Four of the authors here, for example, reinterpret fairy tales to provide a feminist critique of Victorian--and, of course, our own--society: “Sappho and Erinna” by Lex T. Lindsay is a queer retelling of one of my favourites fairy tales as a mystery steampunk adventure; “A Future of Towers Made” by Beth Cato gives a feminist twist to Rapunzel; “Necromancy” by Melissa Bode is a chilling metaphor for those obsessed with controlling their daughters; and Sarah Van Goethem’s “A Bird Girl in the Dark of Night” seconds that condemnation of bad parenting.


Several of the stories could be loosely categorized as horror. In addition to “Necromancy” and “A Bird Girl in the Dark of Night” (which are both wonderfully disturbing), Reese Hogan’s “The Balance of Memory” uses a bit of Mary Shelley to mash up a familiar fairy tale into a steampunk ghost story, while Brian Trent’s “Checkmate” disembowels Alice in Wonderland (with a touch of Egyptian Styx) to give us steampunk-superhero combat.
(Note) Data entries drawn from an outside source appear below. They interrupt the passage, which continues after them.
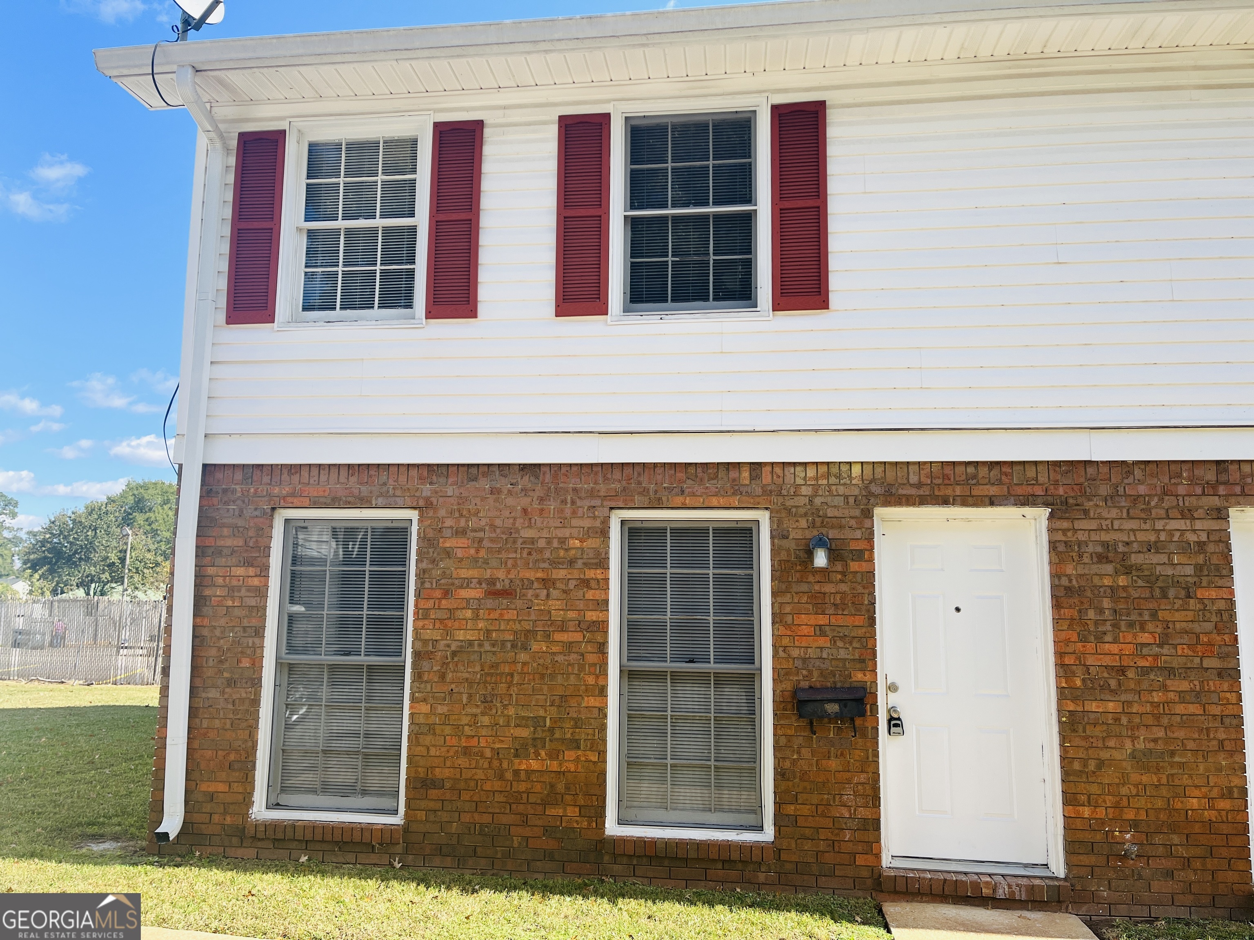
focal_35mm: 26
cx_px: 627
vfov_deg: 53.1
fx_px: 942
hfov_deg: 67.3
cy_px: 470
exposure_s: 1/1721
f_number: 1.6
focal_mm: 5.1
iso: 50
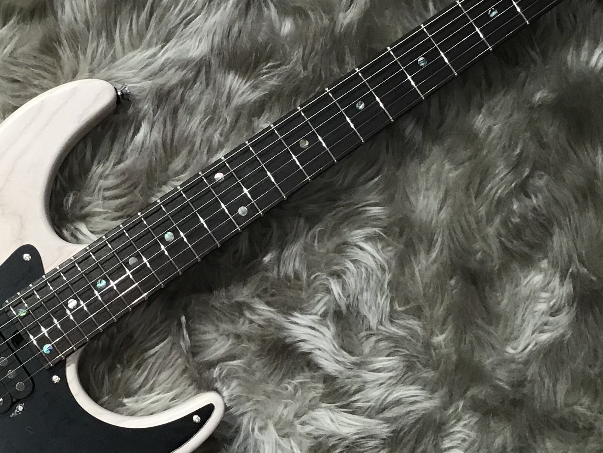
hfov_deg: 29.6
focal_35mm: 65
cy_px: 277
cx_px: 205
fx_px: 1132
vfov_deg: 22.5
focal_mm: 3.3
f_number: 2.4
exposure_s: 1/30
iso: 50
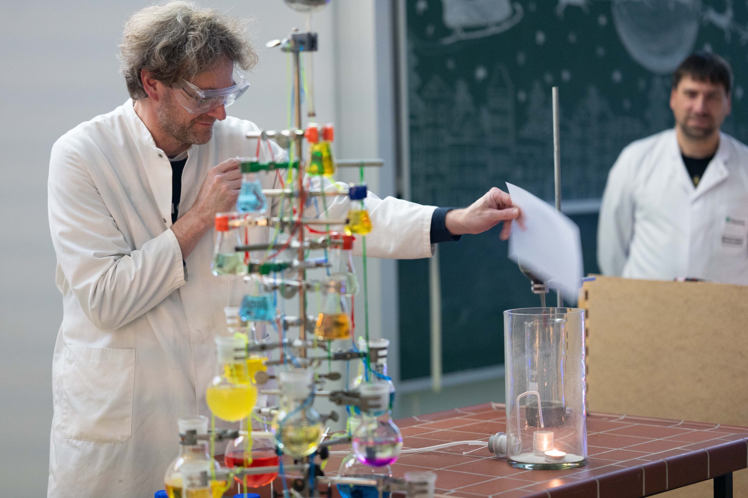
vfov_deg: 16.0
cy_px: 249
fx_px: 1765
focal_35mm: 85
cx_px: 374
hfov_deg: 23.9
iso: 2000
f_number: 2.2
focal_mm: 85
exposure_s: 1/80
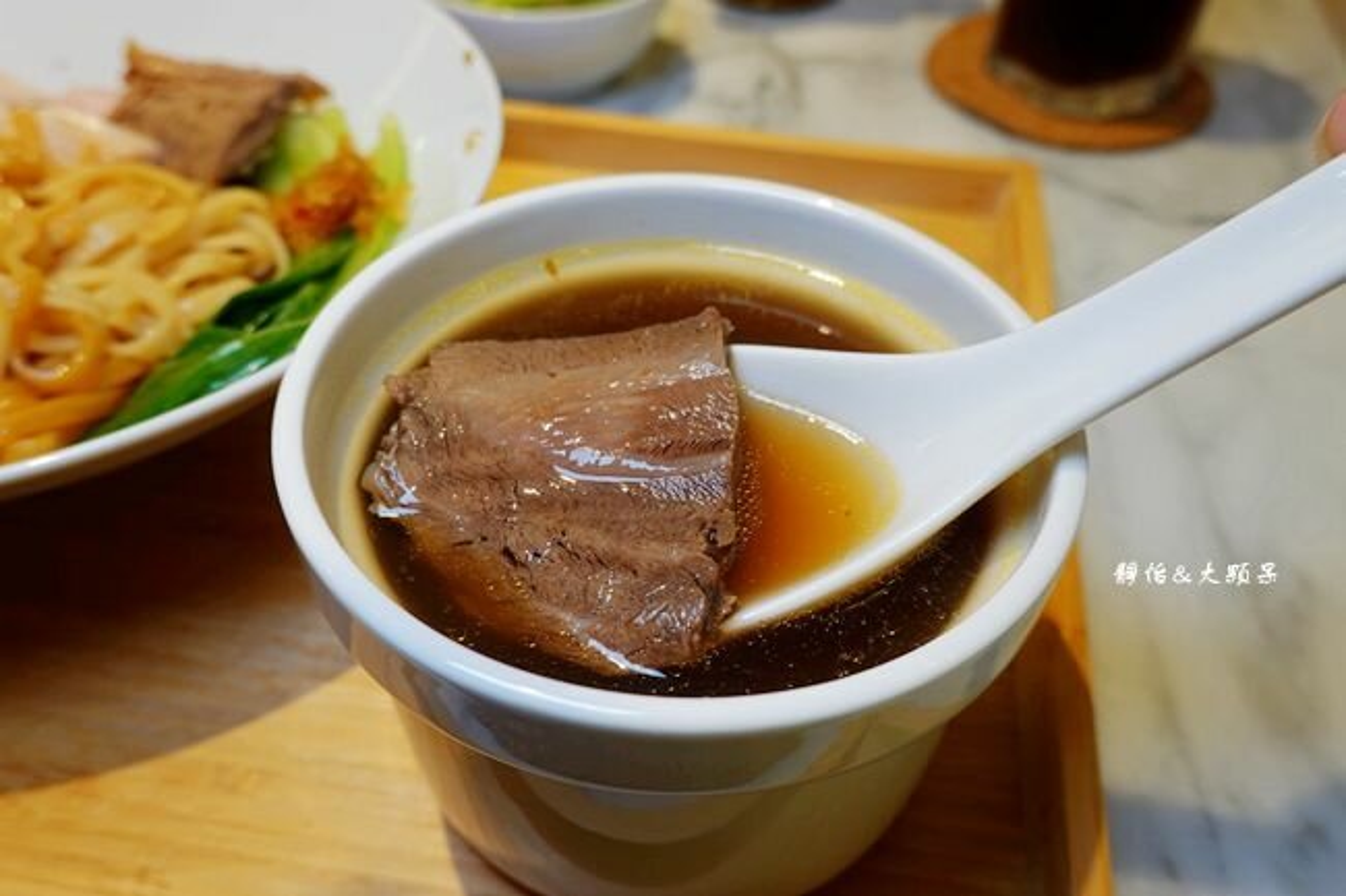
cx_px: 673
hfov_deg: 63.7
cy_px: 448
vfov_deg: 44.9
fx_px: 1084
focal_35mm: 29
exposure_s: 1/30
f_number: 3.2
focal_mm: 10.83
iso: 125
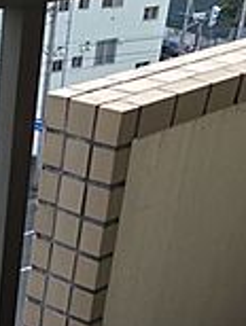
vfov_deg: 19.6
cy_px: 487
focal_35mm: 87
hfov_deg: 15.7
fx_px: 822
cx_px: -119
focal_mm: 3.99
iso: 20
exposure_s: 1/338
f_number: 1.8
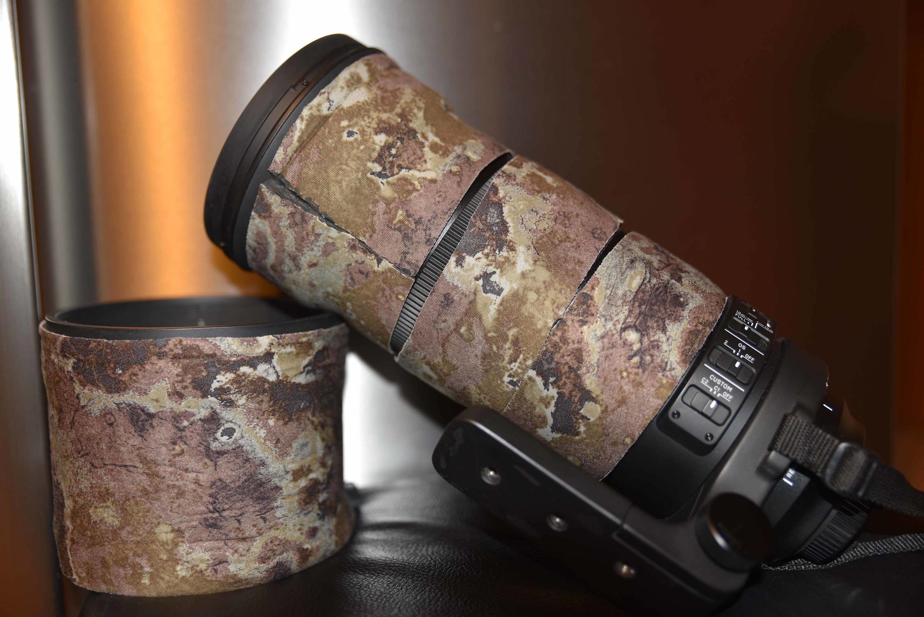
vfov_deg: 35.1
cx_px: 462
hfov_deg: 50.7
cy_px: 308
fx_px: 976
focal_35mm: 38
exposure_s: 1/60
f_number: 3.5
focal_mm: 38
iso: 200
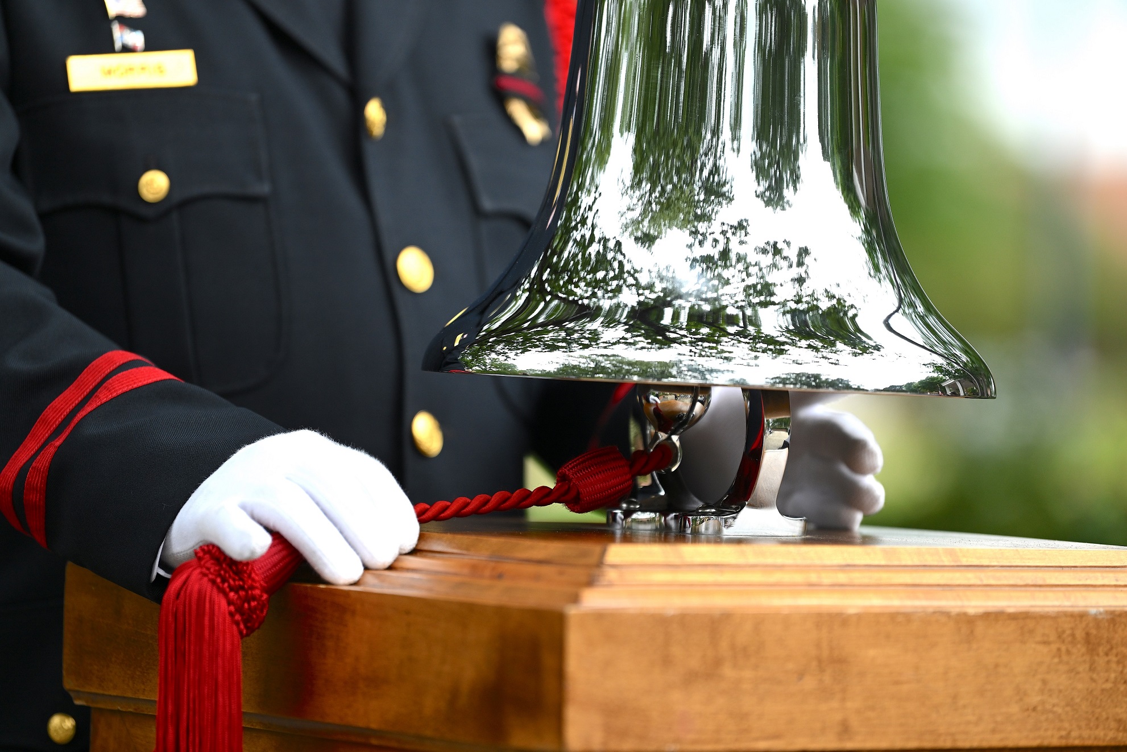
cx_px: 564
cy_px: 376
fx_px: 5792
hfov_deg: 11.1
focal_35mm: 185
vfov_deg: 7.4
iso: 400
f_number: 2.8
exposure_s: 1/2000
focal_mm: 185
The collection’s tendency towards horror is nicely balanced by adventure romps, such as the aforementioned “Iron Revolution” and “Sappho and Erinna”, Wendy Nikel’s “Blood and Clockwork” and M. L. D. Curelas’s “Coach Girl”. Alethea Kontis’s “The Giant and the Unicorn” is positively cuddly.

While the majority of stories are set in England, Diana Hurlbut’s “Divine Spark” immerses the reader in an America both steampunk and darkly familiar, its revival movements, racism, and misplaced religiosity playing out against a backdrop of mechanized murder. Laura VanArendonk Baugh’s “Ningyo” is set in a steampunk and haunted Japan. “Father Worm” is set outside of any familiar time or space, and is undoubtedly the weirdest piece in the collection, but I’m glad it found its home here.

Out of the thirteen stories, there was only one I did not care for. I felt Joseph Halden’s “Clockwork Tea” a little heavy-handed, the fairy tale connection a little forced, but kudos to Parrish for including a post-colonial tale highlighting a nasty bit of British history with which most readers will be previously unfamiliar.

Otherwise, the stories all sing, a surprisingly high proportion for any anthology, and especially one catering to such a wide range of sensibilities. If you do buy and enjoy the range of short fiction in this steampunk-fairy anthology, I can equally recommend the other volumes in Parrish’s astonishing output.


Clockwork, Curses, and Coal is published by World Weaver Press.